12.01.2014

Haïku de route-19/ 46548 National Trails Hwy

46548. On sort de l'Aiguille. Le temps, chaud, l'Air Co et cette crinière de peluche mouchetée qui recouvre la peau rauque et cailleuse, minérale du Mojave par Quarry Road et toujours ce bon vieux choix de tous les carrefours. Je crois à gauche, mais on part à droite, je doute et j'hésite. On a pris juste mais on abandonne trop vite, on aurait aimé que ça explose devant nous, on voulait là, on pensait, tout de suite. On revient sur nos pas. C'est comme lorsque j'essaie d'écrire le néerlandais et que je mets deux "a" quand il n'en faut qu'un et l'inverse, une évidence, je regarde souvent à droite lorsque c'est à gauche que ça se passe. En face il y a le Kelly's Market & Truck Stop, un vaste grisâtre et poussièreux pour les camions immenses, quelques voitures garées, pas de numéro, je nous envoie à gauche sur la National Trails Hwy, la 66 d'ici passant sous l'Aiguille à la recherche de Bagdad. Un rien de chaque côté, pas loin de tous les tout des percées d'Amérique, percées craquelées, fendues, prises dans le soleil, route ridée et sèche, paumée de la 15 et du bitume botoxé des portes de Vegas. On trace au rythme des pylônes des pionniers et c'est comme un morse qu'on fait, long sur le lisse et les points sur les crevasses.
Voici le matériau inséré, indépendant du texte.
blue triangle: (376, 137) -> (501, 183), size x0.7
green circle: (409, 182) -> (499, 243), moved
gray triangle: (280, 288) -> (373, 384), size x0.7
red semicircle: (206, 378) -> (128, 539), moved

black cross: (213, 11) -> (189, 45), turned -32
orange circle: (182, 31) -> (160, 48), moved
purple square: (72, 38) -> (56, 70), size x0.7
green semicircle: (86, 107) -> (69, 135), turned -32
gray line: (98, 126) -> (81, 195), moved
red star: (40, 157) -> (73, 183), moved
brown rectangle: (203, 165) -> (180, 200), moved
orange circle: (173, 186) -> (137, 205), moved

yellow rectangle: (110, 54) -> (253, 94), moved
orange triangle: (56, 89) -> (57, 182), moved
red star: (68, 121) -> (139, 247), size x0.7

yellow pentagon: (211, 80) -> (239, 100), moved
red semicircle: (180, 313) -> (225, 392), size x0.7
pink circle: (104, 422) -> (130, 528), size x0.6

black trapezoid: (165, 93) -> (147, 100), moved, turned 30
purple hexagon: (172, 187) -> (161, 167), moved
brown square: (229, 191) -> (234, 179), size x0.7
On remonte, l'impasse de Martino et des voies de chemins de fer. Ma mère me demande si je suis sûr que c'est là, je ne sais pas, j'attends les premières boîtes aux lettres, des numéros, on digère Peggy. Les touffes du désert, des pistes praticables, toutes courtes vers des habitations basses, amoncellées de ferrailles, de bois, de restes de tout, de l'ancien utile en attente de le redevenir, un îlot à faire quoi le long des voies de communication, planté dans un sol qui n'a rien à donner. On continue encore un peu vers un second îlot de plus d'habitations. Les toits sont gris, semblent bouillant, on dirait de la tôle, une ferraillerie ou une casse sans carcasses, un éparse de voitures, de remorques, de campings-cars déposés là et des bateaux. Des bateaux au sol, dans le désert comme si le déluge allait enfin arriver et que certaines personnes allaient enfin avoir quelque chose à vivre. Un faible grillage et des chiens probablement. On s'arrête en bord de route. Je regarde les numéros. C'était à droite. Mais je suis persuadé que si j'avais pris à droite, Bagdad se serait déplacé à gauche.
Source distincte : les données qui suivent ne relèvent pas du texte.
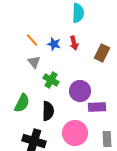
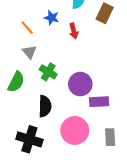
blue star: (54, 44) -> (52, 18), moved
brown rectangle: (102, 53) -> (105, 13), moved
green semicircle: (22, 103) -> (16, 82), moved

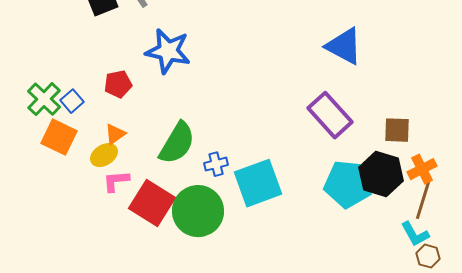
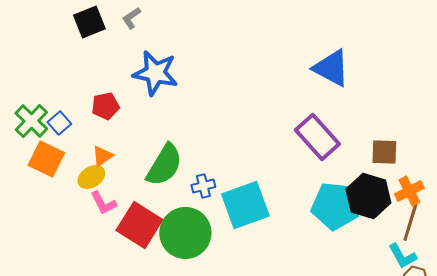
pink L-shape: (116, 181) -> (103, 203), turned -112

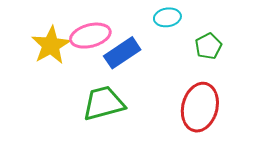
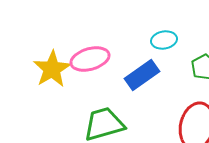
blue rectangle: (122, 53) -> (142, 75), moved

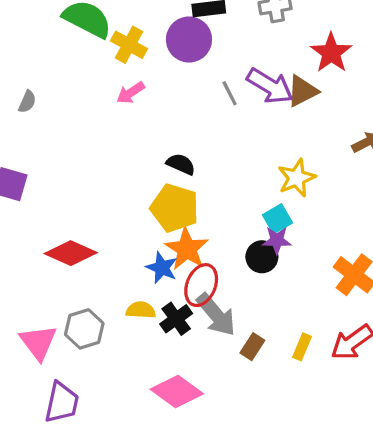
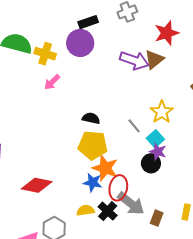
red star: (331, 53) -> (167, 33), turned 30
gray line: (230, 93) -> (134, 126), moved
purple star: (277, 240) -> (158, 152), turned 30

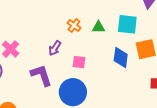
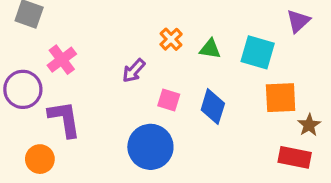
blue diamond: (121, 58) -> (213, 107), moved
purple L-shape: (41, 75) -> (64, 119), moved

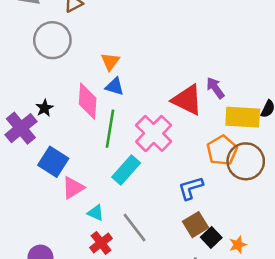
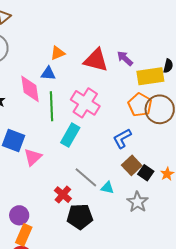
orange triangle: (110, 62) -> (58, 53), moved, turned 42
red triangle: (187, 100) -> (96, 60), moved
cyan triangle: (96, 213) -> (107, 188), moved

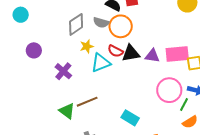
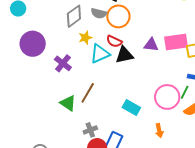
purple circle: (34, 50) -> (33, 44), size x1.6
black triangle: (131, 53) -> (124, 55), moved
pink circle: (169, 90) -> (167, 97), moved
brown line: (87, 102) -> (88, 93), turned -35

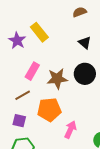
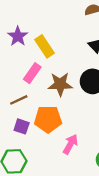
yellow rectangle: (39, 32) -> (45, 46), moved
purple square: (19, 121) -> (22, 126), moved

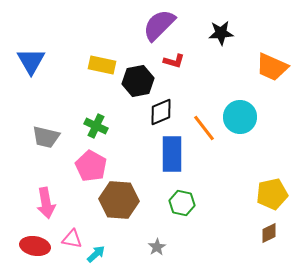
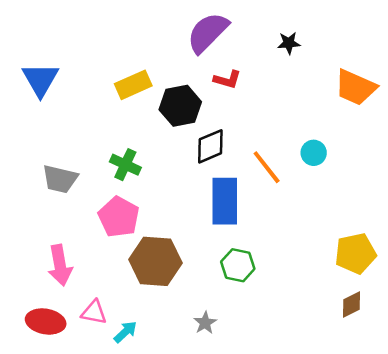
black star: (221, 33) -> (289, 43), size x0.7
yellow rectangle: (102, 65) -> (133, 85), turned -36
cyan circle: (240, 117) -> (314, 153), size x0.6

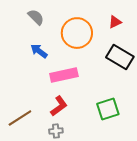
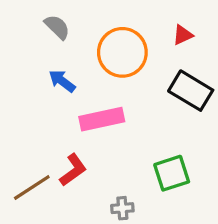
red L-shape: (59, 106) -> (73, 170), moved
gray cross: (56, 131) -> (122, 208), moved

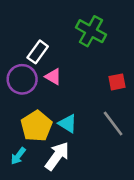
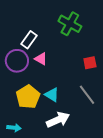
cyan arrow: (18, 156) -> (14, 128), moved, turned -120
white arrow: (57, 156) -> (58, 120), moved, turned 30

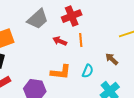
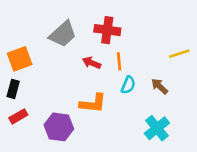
red cross: (72, 16) -> (107, 30), turned 30
cyan semicircle: (88, 71) -> (128, 85), moved

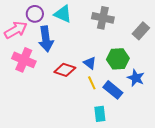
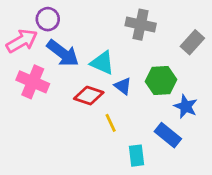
cyan triangle: (63, 14) -> (102, 63), moved
blue arrow: (46, 39) -> (63, 53), turned -45
yellow line: (92, 83) -> (111, 123), moved
blue rectangle: (113, 90) -> (168, 135), moved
On fait demi-tour. C'était plus facile de sortir de LA. On rejoint Kelly. On a tangué les choix. On s'est balancé sur un micro-tronçon de la 66, on en rit maintenant, on sait que c'est bon. Ce filant droit loin et la montagne à droite, cette évidence de l'espace, son arrogance quand il se perd à vue, quand sa joie s'étire dans l'ennui des longues marches où l'on ne voit rien passer, où la route fait du sur place. J'ai marché quelque fois dans la nuit, l'hiver, entre Genève et Rolle, souvent entre Nyon et Rolle, 30km, 15km à arriver à l'aube dans mon lit chez mes parents sans m'être arrêté, décuité de beuverie mais dans l'ivre de la marche quand on serre les poings pour que l'énergie tourne en nous et ne s'enfuie pas vers le lac ou les champs et les yeux rivés au sol pour que la route défile comme un film et s'avance vers le retour. J'ai marché des nuits splendides avec en moi un loin incroyablement dense, crevé et doux. Je regarde ce loin ici, sur la National Trails Hwy avec les 44 qui deviennent 45 et 46200, 300, 400, des pistes auquelles on a donné des noms, Monaco Street, Mini Ranch Row, Caspian Road. Et là, sur la gauche. Bagdad.